Где Анненкова черпала вдохновение – мы не знаем, но судя по запискам помещика-охотника Ермолова, она все же иногда жила в Сурадеево. Помните, Ермолов пишет о нежелании обидеть Варвару Николаевну, отослав ее дворецкого с охоты? Вряд ли дворовый посмел бы писать ей об этом случае, а потому речь идет именно о личном присутствии барыни в имении. И кроме этого еще раз встречается упоминание крайней сердечной благосклонности Варвары Николаевны к своему дворецкому.

Мы сопоставили карту Менде и спутниковые снимки, обнаружив к своему удивлению следы прямоугольной территории с ямами от фундаментов, и решили осмотреть это место лично.

К сожалению, прямо на месте усадьбы идет добыча песка.

А между тем, отсюда прекрасный вид на село и храм.

Нетронутой осталась только та часть усадьбы, которая уходила к парку. Сейчас там молодые сосенки, ямы и бугры, говорящие о том, что когда-то тут были постройки.
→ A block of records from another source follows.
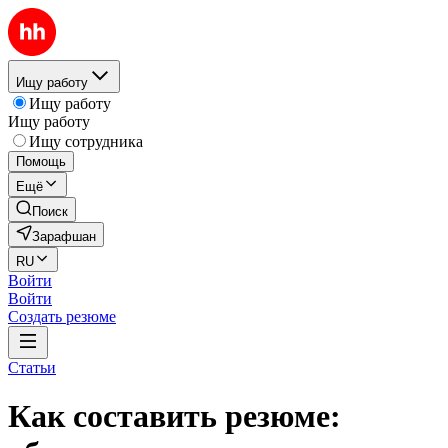
Ищу работу
Ищу работу
Ищу работу
Ищу сотрудника
Помощь
Ещё
Поиск
Зарафшан
RU
Войти
Войти
Создать резюме
Статьи
Как составить резюме:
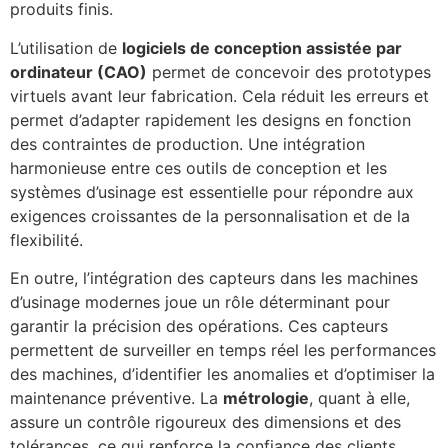
produits finis.
L’utilisation de
logiciels de conception assistée par
ordinateur (CAO)
permet de concevoir des prototypes
virtuels avant leur fabrication. Cela réduit les erreurs et
permet d’adapter rapidement les designs en fonction
des contraintes de production. Une intégration
harmonieuse entre ces outils de conception et les
systèmes d’usinage est essentielle pour répondre aux
exigences croissantes de la personnalisation et de la
flexibilité.
En outre, l’intégration des capteurs dans les machines
d’usinage modernes joue un rôle déterminant pour
garantir la précision des opérations. Ces capteurs
permettent de surveiller en temps réel les performances
des machines, d’identifier les anomalies et d’optimiser la
maintenance préventive. La
métrologie
, quant à elle,
assure un contrôle rigoureux des dimensions et des
tolérances, ce qui renforce la confiance des clients.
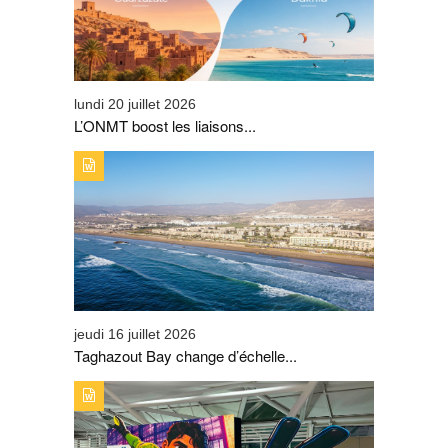
lundi 20 juillet 2026
L’ONMT boost les liaisons...
TYPE DE PUBLICATION : A_LA_UNETITRE : TAGHAZOUT
BAY CHANGE D’ÉCHELLE ET SIGNE SON PLUS BEL
ÉTÉ
jeudi 16 juillet 2026
Taghazout Bay change d’échelle...
TYPE DE PUBLICATION : A_LA_UNETITRE : AIRPORTS
OF MOROCCO MOBILISÉ POUR ACCOMPAGNER LES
Тут, на краю карьера растут весьма романтические цветы – наверняка такие могли служить закладками в томиках стихов о любви, на которых росли провинциальные барышни того века. Была даже мода засушивать цветок в книге на память о том дне, когда он был сорван, или о человеке, который его преподнес. Романтика!

Углубляться в сосновый лес мы не стали – он явно советский. Просеку начинают заваливать деревья, которые посажены слишком часто, что не дает им шанса вырасти красивыми.
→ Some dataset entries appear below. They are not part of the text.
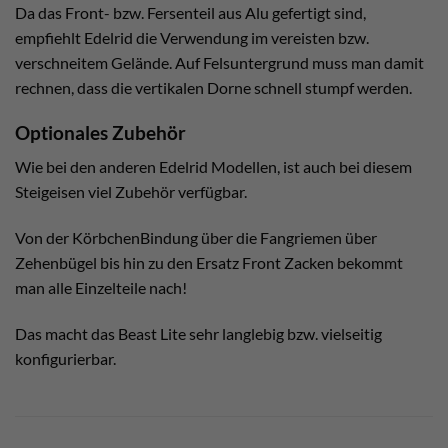
Da das Front- bzw. Fersenteil aus Alu gefertigt sind,
empfiehlt Edelrid die Verwendung im vereisten bzw.
verschneitem Gelände. Auf Felsuntergrund muss man damit
rechnen, dass die vertikalen Dorne schnell stumpf werden.
Optionales Zubehör
Wie bei den anderen Edelrid Modellen, ist auch bei diesem
Steigeisen viel Zubehör verfügbar.
Von der KörbchenBindung über die Fangriemen über
Zehenbügel bis hin zu den Ersatz Front Zacken bekommt
man alle Einzelteile nach!
Das macht das Beast Lite sehr langlebig bzw. vielseitig
konfigurierbar.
Варвары Николаевны не стало в 1866 или 1870 году – точных сведений не осталось. Судя по тому, что последний сборник вышел в свет в 1866 году, писала она практически до конца своих дней, блеснув в преклонные годы и вспышкой педагогизма…

А над Пьяной собиралась гроза, накрывая широким фронтом речную долину, словно намекая, что пора и честь знать.

Выбираясь из припьянских лугов под стук первых капель июльского дождя, невольно думаешь, что когда-то тут, припав к оконному стеклу и кутаясь в шаль, наблюдала за полетом низких туч над лугами романтичная барыня-поэтесса.